=== MATERIAL PROVIDED ===
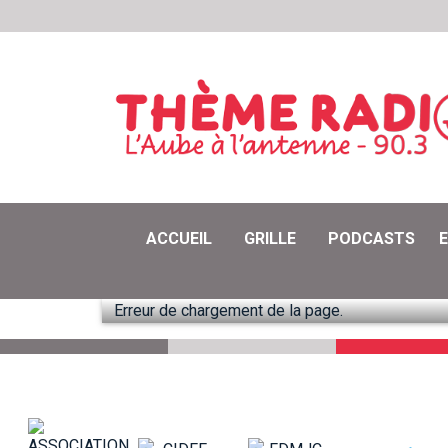
ACCUEIL
GRILLE
PODCASTS
Erreur de chargement de la page.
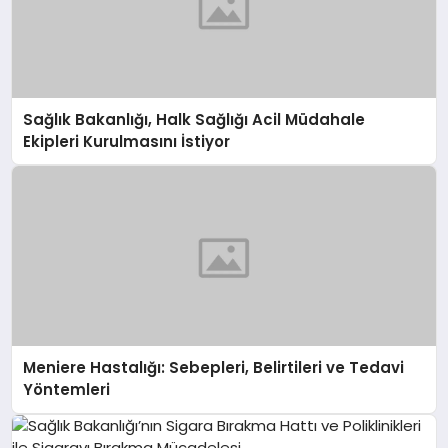
Sağlık Bakanlığı, Halk Sağlığı Acil Müdahale
Ekipleri Kurulmasını İstiyor
Meniere Hastalığı: Sebepleri, Belirtileri ve Tedavi
Yöntemleri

=== EXERCISE DIRECTIONS ===
Print all the entries exactly as they appear, without the pictures.

=== WORKED SOLUTION ===
ACCUEIL
GRILLE
PODCASTS
Erreur de chargement de la page.
Sağlık Bakanlığı, Halk Sağlığı Acil Müdahale
Ekipleri Kurulmasını İstiyor
Meniere Hastalığı: Sebepleri, Belirtileri ve Tedavi
Yöntemleri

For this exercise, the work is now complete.